May 14, 2018
Stars are not formed in gravity wells.
A theory about how star systems form must include the most prevalent condition in the Universe: plasma. Stars are born when electric charge flow is confined into filaments that wind around each other, forming z-pinch zones that compress matter in the plasma state. Laboratory experiments reveal that those regions are where star formation is likely to occur, instead of in planetary nebulae, the eighteenth century theory that continues to drive mainstream proposals.
New stars are probably highly unstable due to their extreme electrical environments. They will tend to split into one or more daughter stars, equalizing their electrical potential. This theory explains why stars are most often found in groups. Planets form as stars age. Their surface electric discharges synthesize heavier elements from the primordial hydrogen and helium out of which they were made. Those heavy elements build up in their interiors until they reach an unsustainable condition, releasing the excess mass as highly ionized gas giant planets, along with smaller, denser rocky bodies.
NASA launched the Kepler Space Telescope on March 7, 2009 on a three and a half year mission to search for planets around other stars. Kepler scans thousands of stars simultaneously, using a photometer to measure light output. When some object passes in front of a star, it is thought that the starlight will dim by a minute amount.

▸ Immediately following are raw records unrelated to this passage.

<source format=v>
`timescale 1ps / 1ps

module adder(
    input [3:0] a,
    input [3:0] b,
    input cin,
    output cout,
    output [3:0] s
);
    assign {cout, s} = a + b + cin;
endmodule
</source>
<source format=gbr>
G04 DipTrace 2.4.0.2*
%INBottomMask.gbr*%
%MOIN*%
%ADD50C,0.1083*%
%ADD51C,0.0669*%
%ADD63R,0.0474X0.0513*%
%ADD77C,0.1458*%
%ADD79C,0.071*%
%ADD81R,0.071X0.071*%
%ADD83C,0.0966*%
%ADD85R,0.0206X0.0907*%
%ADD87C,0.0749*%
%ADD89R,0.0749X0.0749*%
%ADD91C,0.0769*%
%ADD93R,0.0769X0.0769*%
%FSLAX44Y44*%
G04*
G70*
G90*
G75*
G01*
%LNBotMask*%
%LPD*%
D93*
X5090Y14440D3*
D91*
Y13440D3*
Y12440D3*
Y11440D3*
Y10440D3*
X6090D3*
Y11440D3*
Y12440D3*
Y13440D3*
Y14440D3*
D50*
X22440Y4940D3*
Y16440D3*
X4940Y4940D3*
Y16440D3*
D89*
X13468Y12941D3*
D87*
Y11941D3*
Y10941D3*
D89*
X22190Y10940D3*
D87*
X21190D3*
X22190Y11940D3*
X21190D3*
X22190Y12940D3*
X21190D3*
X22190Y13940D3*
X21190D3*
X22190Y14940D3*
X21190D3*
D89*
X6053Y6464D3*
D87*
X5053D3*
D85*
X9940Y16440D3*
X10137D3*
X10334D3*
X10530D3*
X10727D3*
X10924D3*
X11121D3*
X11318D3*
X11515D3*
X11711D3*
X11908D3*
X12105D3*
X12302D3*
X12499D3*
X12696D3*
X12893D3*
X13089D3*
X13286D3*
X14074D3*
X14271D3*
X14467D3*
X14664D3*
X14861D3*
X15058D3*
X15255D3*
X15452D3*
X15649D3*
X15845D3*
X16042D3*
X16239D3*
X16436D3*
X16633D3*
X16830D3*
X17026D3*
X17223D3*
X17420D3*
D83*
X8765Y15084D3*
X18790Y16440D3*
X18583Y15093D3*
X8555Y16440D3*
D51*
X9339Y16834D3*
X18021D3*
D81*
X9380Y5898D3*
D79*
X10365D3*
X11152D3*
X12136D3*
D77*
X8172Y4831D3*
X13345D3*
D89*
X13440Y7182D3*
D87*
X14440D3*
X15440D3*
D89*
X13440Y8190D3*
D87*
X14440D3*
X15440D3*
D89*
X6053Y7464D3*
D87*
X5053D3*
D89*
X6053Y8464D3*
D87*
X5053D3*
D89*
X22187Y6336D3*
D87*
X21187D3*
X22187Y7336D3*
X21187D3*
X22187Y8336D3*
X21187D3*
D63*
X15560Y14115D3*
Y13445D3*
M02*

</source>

Conventional theories about star formation are based on the Nebular Hypothesis. Nebular clouds are said to condense into hot balls of gas that somehow ignite into thermonuclear fire. So-called “eddies” in the subsequent protoplanetary disc are what form planets. The hypothesis has a major fault: it does not explain why planets in the Solar System possess about 97% of its total angular momentum, when their combined masses are less than a tenth of one per cent of the Sun’s mass. The theory is given a crutch by suggesting that the Sun has a companion that moves on a long, parabolic orbit.

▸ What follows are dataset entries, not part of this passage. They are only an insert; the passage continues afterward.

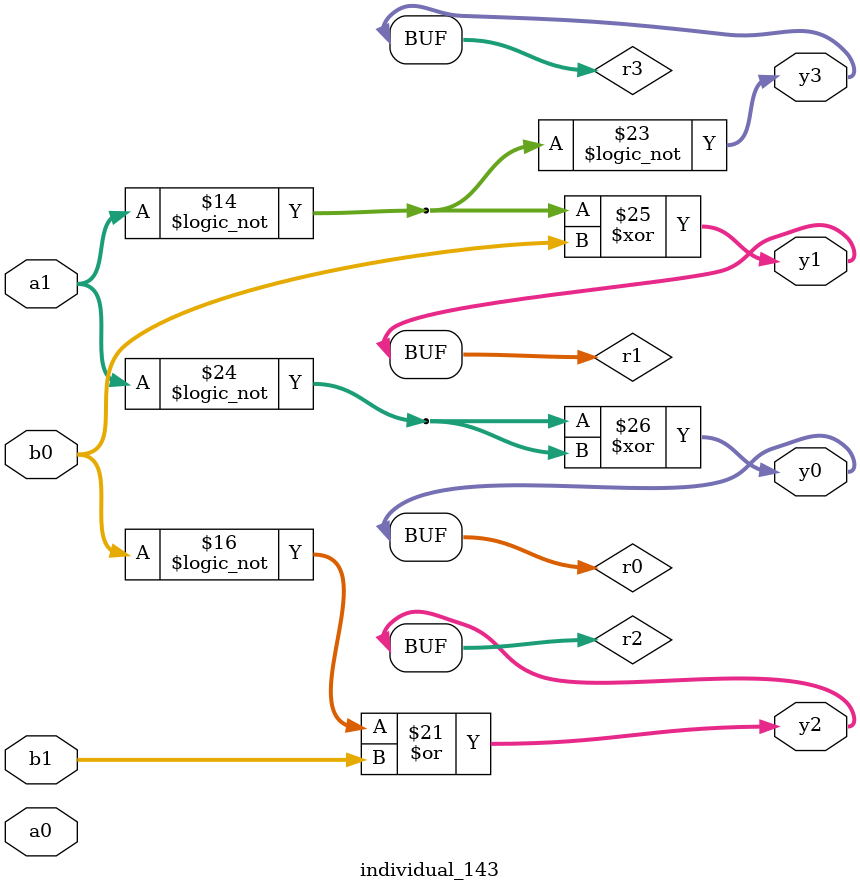
<source format=sv>
module individual_143(input logic [15:0] a1, input logic [15:0] a0, input logic [15:0] b1, input logic [15:0] b0, output logic [15:0] y3, output logic [15:0] y2, output logic [15:0] y1, output logic [15:0] y0);
logic [15:0] r0, r1, r2, r3; 
 always@(*) begin 
	 r0 = a0; r1 = a1; r2 = b0; r3 = b1; 
 	 r3  ^=  r1 ;
 	 r2  &=  r2 ;
 	 r2 = ! r3 ;
 	 r2  &=  b1 ;
 	 r3  &=  r2 ;
 	 r0  ^=  b0 ;
 	 r0 = ! r2 ;
 	 r0  |=  r2 ;
 	 r3  &=  b1 ;
 	 r2 = ! b0 ;
 	 r2  ^=  b0 ;
 	 r3  ^=  r3 ;
 	 r1 = ! r1 ;
 	 r0  &=  r2 ;
 	 r2 = ! b0 ;
 	 r0 = ! a0 ;
 	 r0  &=  r1 ;
 	 r0 = ! r3 ;
 	 r0  |=  r2 ;
 	 r2  |=  b1 ;
 	 r0  ^=  r2 ;
 	 r3 = ! r1 ;
 	 r0 = ! a1 ;
 	 r1  ^=  b0 ;
 	 r0  ^=  r0 ;
 	 y3 = r3; y2 = r2; y1 = r1; y0 = r0; 
end
endmodule
</source>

According to a recent press release, after studying 909 planets in the Kepler catalogue, they all are “…close in size and similarly spaced in their orbits when compared with planets in other systems.” This observation is independent of stellar characteristics. It goes on to say that such an observation was “… not what we’d expect, given how we think star systems are born…”
Lauren Weiss at the University of Montreal wrote:
“There’s probably something related to the physics of the disc that the planets are forming in that is determining how big the planets grow and how far apart from each other they end up.”
That “something” is electricity.
Since many exoplanets are “super-Jupiters”, with orbits closer to their stars than Mercury is to the Sun, an argument for their creation in stellar electrical expulsion can be made. Also, as mentioned, rocky bodies, like Mercury or the Moon, are ejected from larger, highly charged objects. They are not born in dusty eddies surrounding a stellar “cocoon”.
Planets are like beads on a spring that expands and contracts in response to electrical conditions. Their spacing and sorting is most likely because they are charged objects inside stellar plasmaspheres, aligning themselves according to their electrical characteristics, density and composition. That is why the exoplanets favor an arrangement that is not expected by the mainstream.